One of the most important changes is to the shooting format. All of Flip’s current HD range shoots 720p resolution footage, but whereas the previous version recorded at 30 frames per second, the new one uses 50 frames per second, so fast motion should look smoother. The quantity of onboard memory has been doubled, too, with 8GB supplied now instead of 4GB. But the recording data rate is still 8.8Gbits/sec, so this also equates to a doubling of capacity to two hours.
The new UltraHD also sports image stabilization, still a relatively unusual feature in a pocket Internet camcorder, and a clear differentiation from a smartphone with 720p video shooting abilities. It’s only the digital variety, as the lens is fixed, but any stabilization is welcome in a camcorder which is likely never to see a tripod in its life. During testing, this didn’t appear to be as powerful as the advanced systems now employed by a number of mainstream camcorder manufacturers, although it was having some benefit.
The final enhancement is unique to this UltraHD model.
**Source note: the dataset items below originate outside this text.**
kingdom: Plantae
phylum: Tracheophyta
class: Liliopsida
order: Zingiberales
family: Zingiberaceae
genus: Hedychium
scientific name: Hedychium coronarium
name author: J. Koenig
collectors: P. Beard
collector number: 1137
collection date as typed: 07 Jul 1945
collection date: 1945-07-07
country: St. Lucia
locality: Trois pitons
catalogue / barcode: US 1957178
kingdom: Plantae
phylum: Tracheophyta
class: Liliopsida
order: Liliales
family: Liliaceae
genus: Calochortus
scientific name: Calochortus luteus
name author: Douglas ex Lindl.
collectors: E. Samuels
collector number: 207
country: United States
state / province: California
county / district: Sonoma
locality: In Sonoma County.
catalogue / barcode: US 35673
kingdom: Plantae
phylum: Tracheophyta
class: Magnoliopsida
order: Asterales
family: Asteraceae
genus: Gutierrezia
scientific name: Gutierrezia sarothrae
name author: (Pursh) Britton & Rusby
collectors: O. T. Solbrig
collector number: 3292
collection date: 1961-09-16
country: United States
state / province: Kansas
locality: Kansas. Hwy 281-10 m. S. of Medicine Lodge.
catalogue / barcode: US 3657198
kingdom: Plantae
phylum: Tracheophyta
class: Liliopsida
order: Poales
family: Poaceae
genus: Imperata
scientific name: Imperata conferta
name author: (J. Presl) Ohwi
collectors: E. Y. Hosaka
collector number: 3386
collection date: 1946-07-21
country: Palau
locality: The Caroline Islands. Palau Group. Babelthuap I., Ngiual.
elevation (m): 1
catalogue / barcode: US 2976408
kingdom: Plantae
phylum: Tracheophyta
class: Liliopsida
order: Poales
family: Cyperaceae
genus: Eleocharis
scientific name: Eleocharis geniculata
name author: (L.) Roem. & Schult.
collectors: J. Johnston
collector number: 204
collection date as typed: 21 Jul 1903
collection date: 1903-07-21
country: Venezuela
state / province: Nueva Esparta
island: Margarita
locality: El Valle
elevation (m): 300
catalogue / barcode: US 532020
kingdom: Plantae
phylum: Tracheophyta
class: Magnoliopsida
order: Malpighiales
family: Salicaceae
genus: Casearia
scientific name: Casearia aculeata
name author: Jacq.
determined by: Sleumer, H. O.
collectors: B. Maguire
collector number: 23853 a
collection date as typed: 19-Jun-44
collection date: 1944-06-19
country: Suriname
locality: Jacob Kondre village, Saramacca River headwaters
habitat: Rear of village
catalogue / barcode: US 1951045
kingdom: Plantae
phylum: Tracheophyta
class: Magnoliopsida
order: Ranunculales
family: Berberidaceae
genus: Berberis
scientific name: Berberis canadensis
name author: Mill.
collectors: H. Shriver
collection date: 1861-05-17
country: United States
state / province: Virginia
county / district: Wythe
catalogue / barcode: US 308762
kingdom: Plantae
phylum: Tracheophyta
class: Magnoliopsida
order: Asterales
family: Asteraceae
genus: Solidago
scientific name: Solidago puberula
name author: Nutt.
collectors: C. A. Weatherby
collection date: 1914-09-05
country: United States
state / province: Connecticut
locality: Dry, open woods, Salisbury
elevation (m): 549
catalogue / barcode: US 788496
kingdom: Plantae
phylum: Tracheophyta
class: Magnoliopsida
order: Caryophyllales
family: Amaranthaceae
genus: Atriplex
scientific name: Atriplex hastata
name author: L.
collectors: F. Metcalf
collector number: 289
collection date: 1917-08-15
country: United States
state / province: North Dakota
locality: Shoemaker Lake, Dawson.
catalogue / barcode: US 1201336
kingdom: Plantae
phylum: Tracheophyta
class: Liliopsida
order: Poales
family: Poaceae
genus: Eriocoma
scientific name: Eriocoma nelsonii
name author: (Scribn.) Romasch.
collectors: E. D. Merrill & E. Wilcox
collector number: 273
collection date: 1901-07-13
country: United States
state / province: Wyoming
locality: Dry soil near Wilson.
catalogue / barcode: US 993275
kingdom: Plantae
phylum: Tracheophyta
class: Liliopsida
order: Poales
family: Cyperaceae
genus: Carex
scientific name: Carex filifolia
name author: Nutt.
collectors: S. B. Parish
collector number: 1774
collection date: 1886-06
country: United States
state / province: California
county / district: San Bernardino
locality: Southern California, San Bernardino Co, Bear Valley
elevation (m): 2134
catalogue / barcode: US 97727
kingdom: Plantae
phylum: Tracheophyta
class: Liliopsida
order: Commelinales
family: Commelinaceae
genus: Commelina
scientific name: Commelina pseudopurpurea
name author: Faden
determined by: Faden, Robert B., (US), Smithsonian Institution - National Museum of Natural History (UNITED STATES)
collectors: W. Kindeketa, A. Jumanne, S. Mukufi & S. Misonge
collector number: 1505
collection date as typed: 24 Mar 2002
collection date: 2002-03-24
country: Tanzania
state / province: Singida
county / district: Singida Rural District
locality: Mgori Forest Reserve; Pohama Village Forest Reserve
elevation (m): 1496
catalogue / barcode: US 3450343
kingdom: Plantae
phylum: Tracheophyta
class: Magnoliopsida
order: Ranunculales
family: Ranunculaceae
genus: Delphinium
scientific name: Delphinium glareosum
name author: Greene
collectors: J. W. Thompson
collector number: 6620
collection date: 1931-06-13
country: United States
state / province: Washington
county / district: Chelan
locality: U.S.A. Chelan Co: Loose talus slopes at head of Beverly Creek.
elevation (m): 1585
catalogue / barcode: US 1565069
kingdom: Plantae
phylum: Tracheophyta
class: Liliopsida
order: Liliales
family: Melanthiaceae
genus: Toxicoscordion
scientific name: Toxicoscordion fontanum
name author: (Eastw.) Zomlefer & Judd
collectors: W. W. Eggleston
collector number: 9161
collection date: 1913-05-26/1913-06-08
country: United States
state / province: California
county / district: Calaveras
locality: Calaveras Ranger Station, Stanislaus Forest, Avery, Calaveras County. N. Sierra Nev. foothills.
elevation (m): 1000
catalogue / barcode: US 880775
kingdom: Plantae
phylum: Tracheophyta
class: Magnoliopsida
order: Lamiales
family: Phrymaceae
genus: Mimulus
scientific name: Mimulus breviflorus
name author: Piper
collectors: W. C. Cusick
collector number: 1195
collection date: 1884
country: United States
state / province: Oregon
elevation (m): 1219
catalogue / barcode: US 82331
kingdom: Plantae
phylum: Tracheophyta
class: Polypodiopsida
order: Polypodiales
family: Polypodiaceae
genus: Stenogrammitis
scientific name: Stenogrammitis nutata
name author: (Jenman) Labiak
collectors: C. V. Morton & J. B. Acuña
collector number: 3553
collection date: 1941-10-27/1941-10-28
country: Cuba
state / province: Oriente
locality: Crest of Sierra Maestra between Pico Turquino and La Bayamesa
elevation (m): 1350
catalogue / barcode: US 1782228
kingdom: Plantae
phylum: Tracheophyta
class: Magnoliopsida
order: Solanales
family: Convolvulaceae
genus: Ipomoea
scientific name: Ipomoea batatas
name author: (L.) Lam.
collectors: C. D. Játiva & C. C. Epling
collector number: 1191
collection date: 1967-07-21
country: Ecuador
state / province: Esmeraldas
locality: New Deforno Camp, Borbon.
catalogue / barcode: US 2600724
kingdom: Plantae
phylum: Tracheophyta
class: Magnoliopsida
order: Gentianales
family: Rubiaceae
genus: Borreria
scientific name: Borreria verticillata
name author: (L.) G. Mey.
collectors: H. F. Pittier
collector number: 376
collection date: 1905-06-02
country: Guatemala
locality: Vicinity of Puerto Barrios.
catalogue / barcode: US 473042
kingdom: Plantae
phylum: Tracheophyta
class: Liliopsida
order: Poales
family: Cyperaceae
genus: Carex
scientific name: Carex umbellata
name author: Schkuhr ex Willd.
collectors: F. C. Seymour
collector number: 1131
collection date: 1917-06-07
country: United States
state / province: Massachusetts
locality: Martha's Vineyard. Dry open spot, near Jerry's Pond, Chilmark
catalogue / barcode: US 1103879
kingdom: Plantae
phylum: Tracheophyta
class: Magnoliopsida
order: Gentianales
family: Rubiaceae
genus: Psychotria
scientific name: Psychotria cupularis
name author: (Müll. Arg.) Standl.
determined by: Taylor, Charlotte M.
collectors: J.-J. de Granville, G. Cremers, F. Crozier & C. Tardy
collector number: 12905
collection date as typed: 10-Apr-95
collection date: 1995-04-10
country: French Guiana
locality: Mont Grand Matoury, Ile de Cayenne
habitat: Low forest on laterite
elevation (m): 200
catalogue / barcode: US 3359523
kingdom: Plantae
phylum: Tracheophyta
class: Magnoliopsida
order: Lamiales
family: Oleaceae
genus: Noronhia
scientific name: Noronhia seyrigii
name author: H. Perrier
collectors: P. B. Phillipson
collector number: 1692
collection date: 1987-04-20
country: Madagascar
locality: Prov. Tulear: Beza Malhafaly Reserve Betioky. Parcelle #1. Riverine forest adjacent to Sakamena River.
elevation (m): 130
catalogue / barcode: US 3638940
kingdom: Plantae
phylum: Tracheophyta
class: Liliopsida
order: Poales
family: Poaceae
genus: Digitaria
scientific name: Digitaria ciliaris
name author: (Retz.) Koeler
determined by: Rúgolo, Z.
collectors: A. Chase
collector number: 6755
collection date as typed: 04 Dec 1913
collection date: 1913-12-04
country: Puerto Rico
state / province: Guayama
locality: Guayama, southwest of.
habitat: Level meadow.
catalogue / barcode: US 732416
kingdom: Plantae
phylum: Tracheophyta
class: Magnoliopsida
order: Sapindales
On the bottom is a new proprietary connection which is dubbed the FlipPort. This is intended for a range of peripheral add-ons. Flip is talking about a wireless microphone, battery extender, external storage and a pico projector, but none of these have seen the light of day just yet. So whilst it sounds like a route to greater fun and function, we’ll have to reserve judgment. With the addition of the FlipPort, the HDMI connection has been reduced in size still further, from mini to micro, and no cable or adapter is included. There’s no analogue output option at all, either. The HDMI connection is actually part of the FlipPort array.
One element that hasn’t changed is the sensor. This remains the same 1/4.5in CMOS with 1.6-megapixels as is used across Flip’s current range. Since the UltraHD only shoots video, only slightly more than half of the pixels are actively used. There’s no photo mode to call upon the full resolution of the CMOS sensor. But with many mainstream HD camcorders still using 1/6in sensors, it’s large for its class.
The Flip doesn’t add any shooting features over previous models, either. Where JVC has put some mainstream camcorder capabilities back into the pocket Internet format with the likes of the PICSIO FM2, Flip stalwartly keeps things simple. There’s no settings menu to call upon during regular shooting, just for initially configuring the camera. The only function available when recording video is therefore the zoom. This is just of the digital variety, as the lens is fixed, so will cause a reduction in video resolution when used. Other than this, the big red button in the centre of the device is almost all you will ever use.